How To Fix Imbalanced Biceps (The 3 Killer Methods)

Are one of your biceps bigger than the other? Don't worry, it's a common problem that I had too. Without exaggerating, one of my biceps was about half the size of the other.

But after almost an entire year, my left bicep has finally caught up to the size of my right bicep. And I'm going to show you how I did it:

Here Are The 3 Basic Guidelines To Fix Imbalanced Biceps

Stop using dumbbells and stick to using bars. If you knew how to perform dumbbell curls correctly, then you wouldn't have a bicep imbalance. Do what I did and stick to using an EZ curl bar at your gym. This way if one arm gives out then the entire rep falls short. This will keep development as balanced as possible. (This Tip Is Vital)

Curl every single workout. I know that I'm going to get a lot of heat for this tip. But the truth is, you can work the same muscle group every single day and still make muscle gains. So long as you eat enough calories and get enough protein, you won't "overtrain" your muscles. 

To put your mind at ease:

  • I only did 4 to 7 sets of bicep curls a day
  • Ranging from 8 to 12 reps the first few sets
  • Then up to 3 sets of additional "special sets" (which I'll get into)

Learn proper form. I would've mentioned this earlier but I notice inexperienced lifters (who haven't learned their "sweet spots") shun proper form. I was one of them. But the process is easy:

  1. Grab the weight
  2. Keep your elbows at your sides
  3. Raise the weight (while keeping your elbows by your sides)
  4. Reach the top (you should still be feeling a bit of tension)
  5. Lower the weight deliberately below your waistline (don't just let it fall)
  6. and repeat - I'm sure there are better tutorials you can google

Here are the 3 Training Methods To Fix Imbalanced Biceps

Earlier on I mentioned how I would perform "special sets" after my initial four sets. Well these "special sets" are key to balancing your biceps and making your weaker arm catch up.

But first I'll show you how to perform your first three or four sets:

Starter Sets

First, you pick a working weight. That working weight will not change for these initial sets. You will perform three to four sets of at least 8 reps to at max 12 reps. Here's an example:

70lbsx12, 70lbsx12, 70lbsx12, 70lbsx8.

That last set failed, and unless you reach at least 11 reps for the last set, you will continue to use the same weight for your next workout. Note: you will only have one minute resting periods between each set.

Now here's the juicy stuff. After your Starter Sets, you will perform two to four of the following "Special Sets". Which are:

"Singles" Sets

This is where you lift as much weight as you can with "good enough" form for a single rep.

Example: 90x1, 100x1, 110xfail. Failure is good. Go as heavy as you can.

"21s" Sets

This is where you drop the weight to about 60% of what you normally do. 

Then you would perform the "top half" of a bicep curl for 7 reps, immediately followed by 7 reps of the "bottom half" of the curls. And finally 7 reps of the entire curl with proper form.

*Exercise requirements:*
**1.** Answer these questions about the guide on imbalanced biceps:
(a) What type of bar does the guide say to use at the gym?
(b) How long are the resting periods between Starter Sets?
(c) For "21s" Sets, to about what share of the usual weight is the weight dropped?
**2.** Reproduce everything in the guide on imbalanced biceps from "Here Are The 3 Basic" down to "Tip Is Vital)", with no changes.

*Recorded information:*
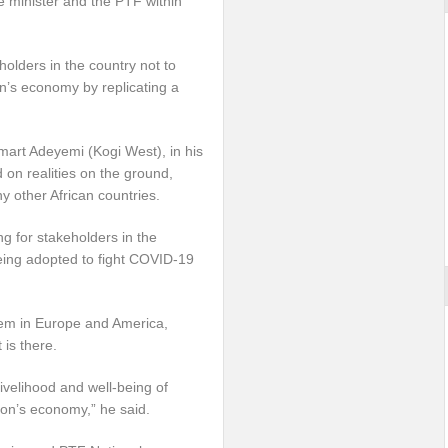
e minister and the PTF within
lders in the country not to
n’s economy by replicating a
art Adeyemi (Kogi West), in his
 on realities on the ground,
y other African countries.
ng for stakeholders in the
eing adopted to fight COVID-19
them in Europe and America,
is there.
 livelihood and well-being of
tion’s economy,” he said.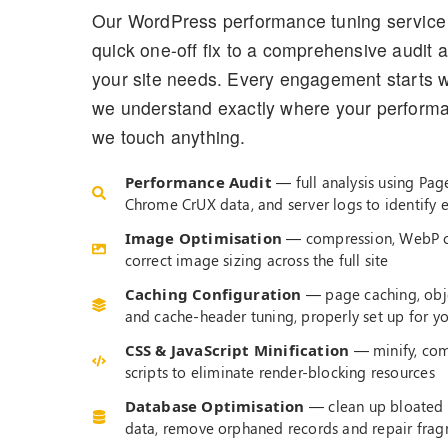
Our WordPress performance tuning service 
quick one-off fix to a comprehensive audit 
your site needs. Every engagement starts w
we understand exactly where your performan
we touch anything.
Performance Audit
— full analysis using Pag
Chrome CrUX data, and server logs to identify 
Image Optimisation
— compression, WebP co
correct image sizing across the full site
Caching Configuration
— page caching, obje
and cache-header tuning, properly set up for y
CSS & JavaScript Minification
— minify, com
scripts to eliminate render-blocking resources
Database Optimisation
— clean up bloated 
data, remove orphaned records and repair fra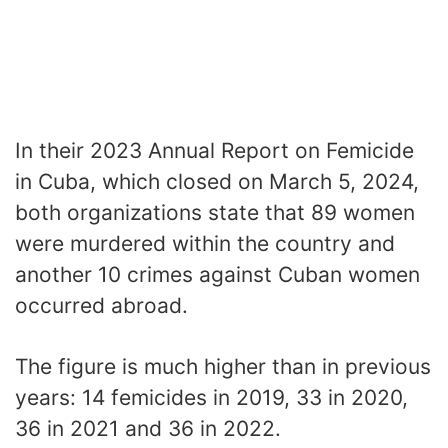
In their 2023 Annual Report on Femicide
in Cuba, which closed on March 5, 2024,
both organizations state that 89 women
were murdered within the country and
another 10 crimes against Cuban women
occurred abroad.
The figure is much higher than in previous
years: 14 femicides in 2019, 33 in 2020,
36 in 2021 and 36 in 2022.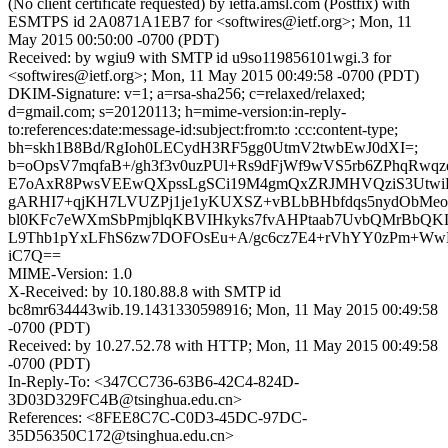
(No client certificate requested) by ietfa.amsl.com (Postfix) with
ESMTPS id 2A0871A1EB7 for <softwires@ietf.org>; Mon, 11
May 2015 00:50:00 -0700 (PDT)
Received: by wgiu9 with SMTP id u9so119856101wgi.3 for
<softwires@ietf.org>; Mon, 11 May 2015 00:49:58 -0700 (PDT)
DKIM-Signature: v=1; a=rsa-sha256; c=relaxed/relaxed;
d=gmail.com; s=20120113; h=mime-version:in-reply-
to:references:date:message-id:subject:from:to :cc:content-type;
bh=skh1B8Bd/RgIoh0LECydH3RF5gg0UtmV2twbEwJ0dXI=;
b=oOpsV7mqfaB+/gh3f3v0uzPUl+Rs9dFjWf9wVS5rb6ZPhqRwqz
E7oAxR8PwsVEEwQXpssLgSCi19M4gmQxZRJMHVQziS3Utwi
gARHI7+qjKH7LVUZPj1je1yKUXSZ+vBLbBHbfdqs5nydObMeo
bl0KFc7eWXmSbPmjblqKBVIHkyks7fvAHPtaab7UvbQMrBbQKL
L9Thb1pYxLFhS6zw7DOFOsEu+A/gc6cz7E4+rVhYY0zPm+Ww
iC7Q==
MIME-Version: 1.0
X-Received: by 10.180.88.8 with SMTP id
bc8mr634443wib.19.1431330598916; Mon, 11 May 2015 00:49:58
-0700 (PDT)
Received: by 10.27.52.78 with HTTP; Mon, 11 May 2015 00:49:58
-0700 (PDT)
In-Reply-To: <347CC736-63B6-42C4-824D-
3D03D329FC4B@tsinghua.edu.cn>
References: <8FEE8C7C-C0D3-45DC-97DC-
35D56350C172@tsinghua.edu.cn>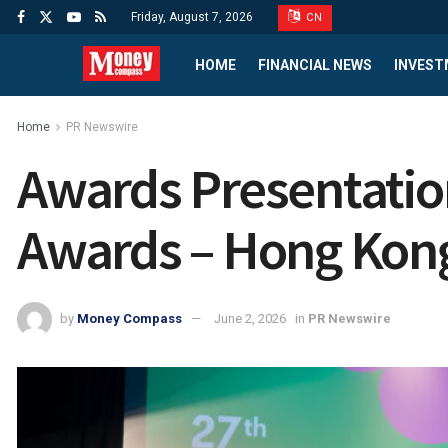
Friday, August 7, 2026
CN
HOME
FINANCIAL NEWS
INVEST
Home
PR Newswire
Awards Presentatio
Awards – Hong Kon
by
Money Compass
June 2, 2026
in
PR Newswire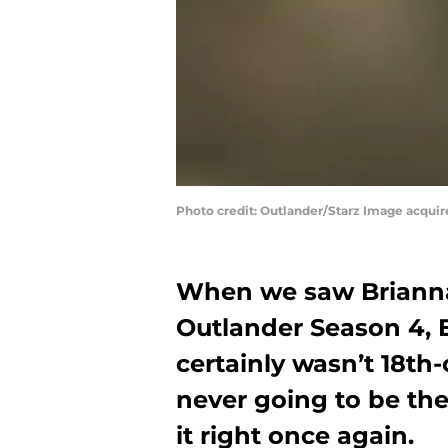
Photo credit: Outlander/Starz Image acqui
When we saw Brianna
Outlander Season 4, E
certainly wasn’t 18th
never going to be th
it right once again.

*Written responses:*
**1.**
(a) An EZ curl bar.
(b) One minute.
(c) About 60%.

**2.**
Here Are The 3 Basic Guidelines To Fix Imbalanced Biceps

Stop using dumbbells and stick to using bars. If you knew how to perform dumbbell curls correctly, then you wouldn't have a bicep imbalance. Do what I did and stick to using an EZ curl bar at your gym. This way if one arm gives out then the entire rep falls short. This will keep development as balanced as possible. (This Tip Is Vital)